Durante l'udienza scaturita dallo scandalo Cambridge Analytica, il senatore Brian Schatz (Hawaii) ha fatto la figura dell'ignorante chiedendo a Mark Zuckerberg se fosse in grado di fornire agli investitori pubblicitari indicazioni per piazzare le loro pubblicità a partire dai contenuti dei messaggi di WhatsApp. Zuckerberg, serafico, ha risposto: "WhatsApp is fully encrypted", è tutto crittografato. I media hanno avuto gioco facile a ridicolizzare il senatore per la banalità della domanda. Zuckerberg non potrebbe leggere, neanche volendo, i messaggi. Ma se le forze di polizia chiedono accesso a quei contenuti, a quel punto sono in grado? Non sono domande così stupide.

La questione politica è sempre la stessa: comandare è facilissimo, ma obbedire è ancora più facile. Questo è ancora più evidente nei media digitali di massa.

Non solo: studiando un po' la genealogia della parola, da dove viene e come è stata utilizzata, da chi e perché, scopriamo molte cose. Tra le altre, il fatto che non sono i dati crittografati a essere importanti, ma i meta-dati: chi, dove, quando e a chi è stato inviato quel messaggio, per esempio. La profilazione più lucrativa si fa su questo. Saperlo non è risolutivo, ma è un primo passo.

Esempio: mia madre ha 55 anni, quando è andata a scuola lei, internet non esisteva e nemmeno i computer. Ora ha WhatsApp, Facebook, uno smartphone. Rappresenta l'utente medio. Secondo voi, cosa si potrebbe fare di concreto per aumentare la sua consapevolezza digitale (a parte regalarle il libro)?
Intanto è importante rassicurare le persone sul fatto che le loro competenze analogiche non sono inutili. Tutto il contrario. Saper ragionare in maniera critica, ponderare e valutare prima di agire è più importante che saper smanettare. E poi nessuno, o quasi, ha ricevuto una formazione specifica su social, smartphone e via dicendo. Di certo non i cosiddetti "nativi digitali", che esistono quasi solo nella vulgata giornalistica. Tutti possono diventare abili a usare questi strumenti; ma bisogna capire cosa fare di queste abilità e come vogliamo acquisirle. Vogliamo seguire le procedure delle interfacce scritte per noi in maniera che seguiamo senza accorgercene una serie di stimoli prefabbricati?

Questa è la via dell'automatizzazione, della gamificazione, della delega cognitiva, della tecnocrazia. Vogliamo davvero vivere in un mondo in cui le "nuove tecnologie" ci stanno dando la possibilità di non dover scegliere nulla, perché scelgono loro al posto nostro e ci liberano dal fardello della scelta? Oppure vogliamo costruire relazioni basate sulla curiosità e il piacere di scoprire insieme alle macchine? Questa è la via dell'autodifesa digitale e della pedagogia hacker. Non è una questione d'età. Non siamo obbligati ad arrenderci al "progresso" deciso dalle Megamacchine, non è inevitabile, dipende da noi, da ciascuno di noi. C'è tanto da fare.

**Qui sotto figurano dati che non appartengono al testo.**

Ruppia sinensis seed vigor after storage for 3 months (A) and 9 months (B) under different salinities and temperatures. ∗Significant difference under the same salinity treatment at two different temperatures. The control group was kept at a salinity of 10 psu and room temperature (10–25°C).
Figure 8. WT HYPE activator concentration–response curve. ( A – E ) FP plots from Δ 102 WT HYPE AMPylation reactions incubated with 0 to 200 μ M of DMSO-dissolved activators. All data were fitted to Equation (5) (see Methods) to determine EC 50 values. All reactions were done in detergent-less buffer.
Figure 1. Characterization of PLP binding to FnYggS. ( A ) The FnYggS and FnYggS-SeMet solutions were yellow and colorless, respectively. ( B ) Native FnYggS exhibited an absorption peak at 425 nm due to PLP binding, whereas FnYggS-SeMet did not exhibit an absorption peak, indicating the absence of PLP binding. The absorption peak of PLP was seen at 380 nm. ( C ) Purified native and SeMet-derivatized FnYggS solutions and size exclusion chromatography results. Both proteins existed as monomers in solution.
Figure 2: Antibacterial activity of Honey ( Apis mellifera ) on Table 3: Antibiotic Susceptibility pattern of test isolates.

Lemmi come Gendersec chiariscono quanto in realtà le parole della tecnocrazia siano legate a doppio filo con altri dibattiti attualissimi, come quello gender. Secondo voi, c'è un fenomeno politico alla base di questa comunanza?
Il dominio non è una conseguenza inevitabile del potere. è frutto di scelte concrete, quotidiane, personali e collettive. Di per sé il potere è ineliminabile. Non è un problema, ma lo diventa quando viene accumulato e gestito per creare gerarchie fisse, sistemi oppressivi e iniqui. La questione politica è sempre la stessa: comandare è facilissimo, ma obbedire è ancora più facile; obbedienza e comando sono le due facce della stessa medaglia.

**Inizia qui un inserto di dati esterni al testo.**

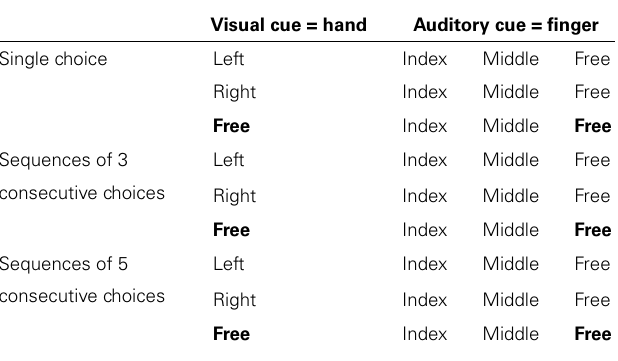
Table 1 | Experimental conditions in the free action generation task. Visual cue = hand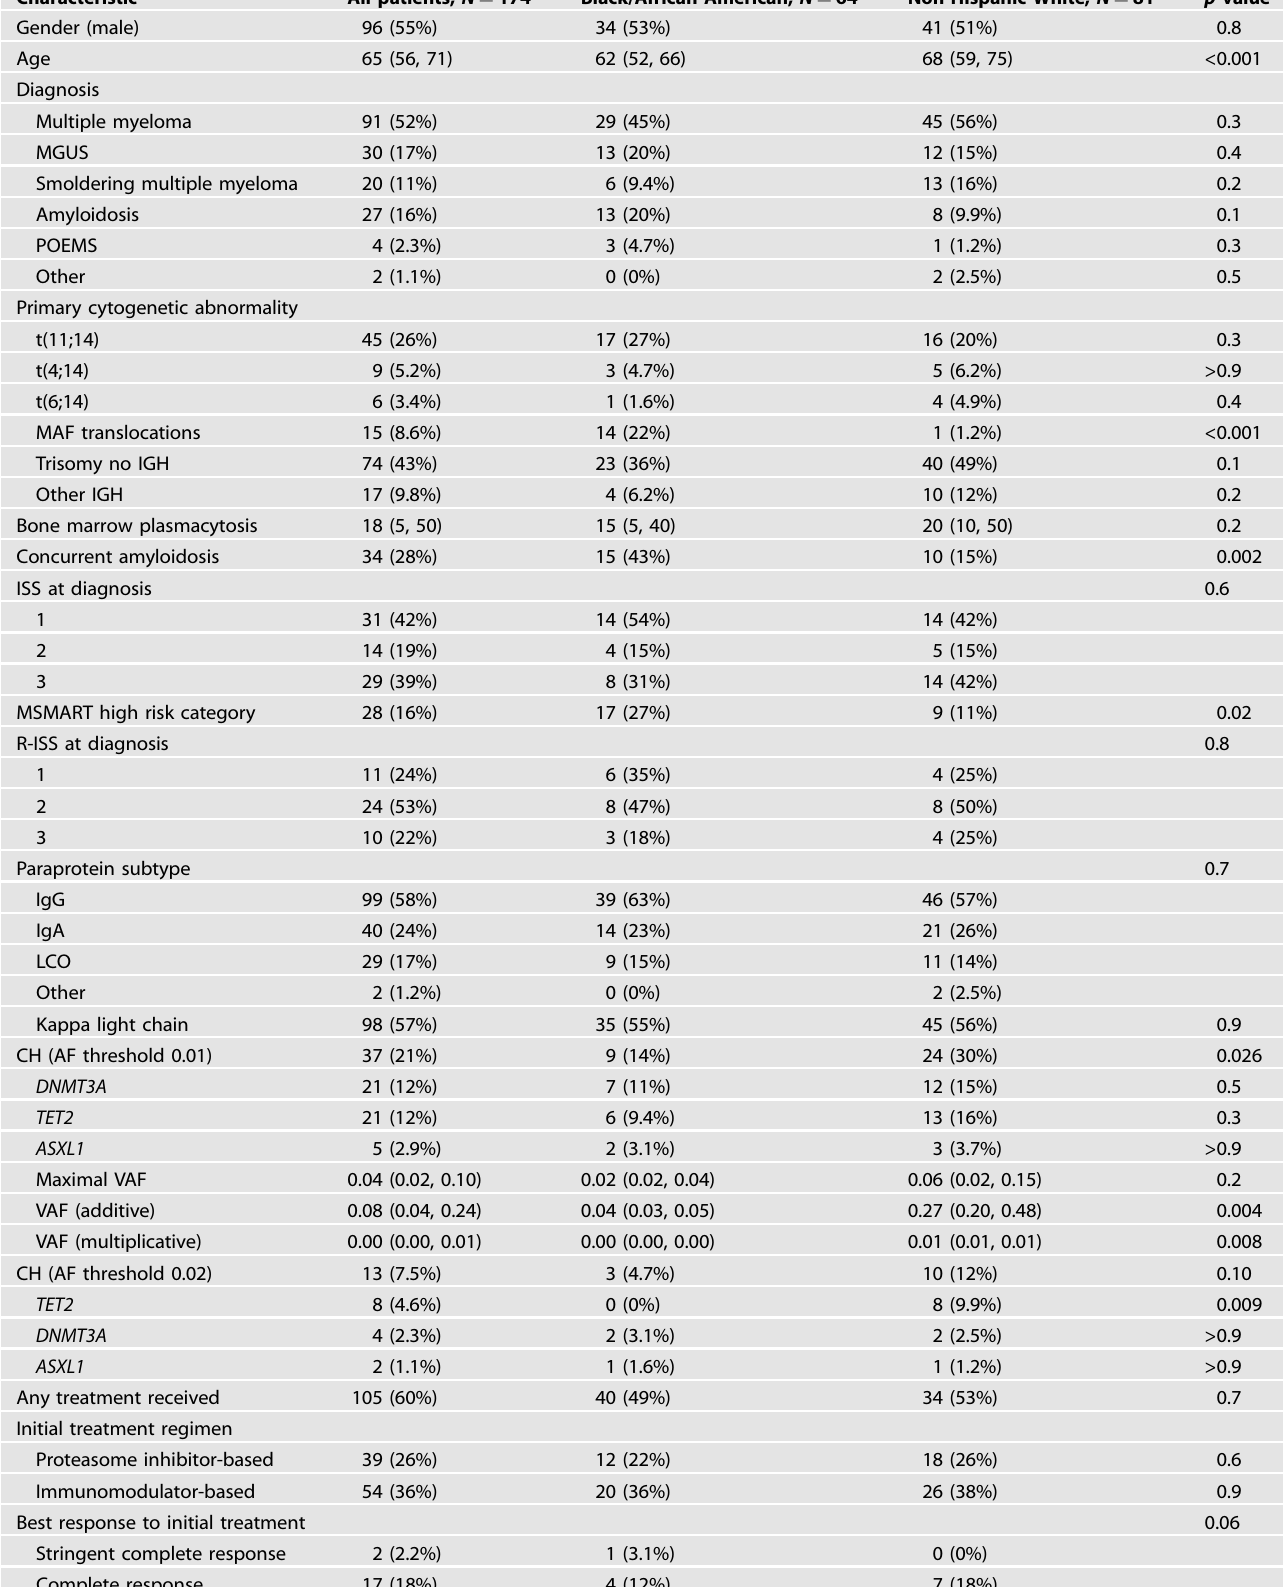
Table 1. Characteristics and baseline demographics of study cohort ( n = 174).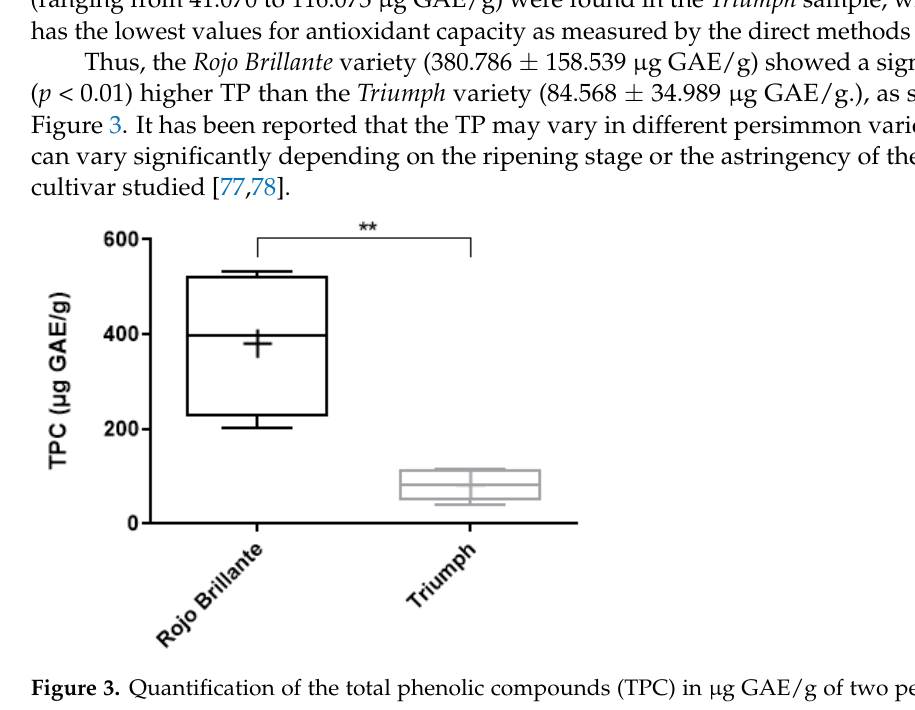
Figure 3. Quantification of the total phenolic compounds (TPC) in μ g GAE/g of two persimmon fruit varieties ( Rojo Brillante and Triumph ). ** Indicates p < 0.01 .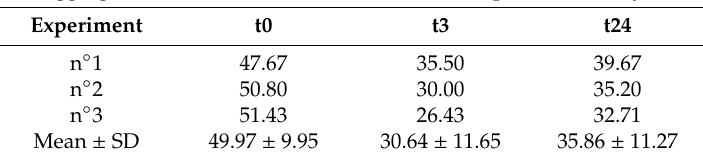
Table 6. Aggregate count number details in shocked mutant p.R239C embryos, with the mean and the respective SD reported at t0, t3, and t24.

Il difficile è organizzare le cose, organizzarsi in modo da evitare entrambi. Questo è ancora più evidente nei media digitali di massa: in quanto utenti, obbediamo alle interfacce, ma è un'obbedienza piacevole, che ci fa sentire parte di un mondo interconnesso senza attriti, un mondo che si organizza da solo, obbediente alle nostre compulsioni e da esse comandato. Scegliere è difficile e faticoso, quindi non è ignoranza, semmai è pigrizia; è più facile e comodo andare al centro commerciale dell'esperienza prefabbricata che costruirsi un gruppo d'acquisto solidale. Quello che vale per il cibo, vale anche per il digitale.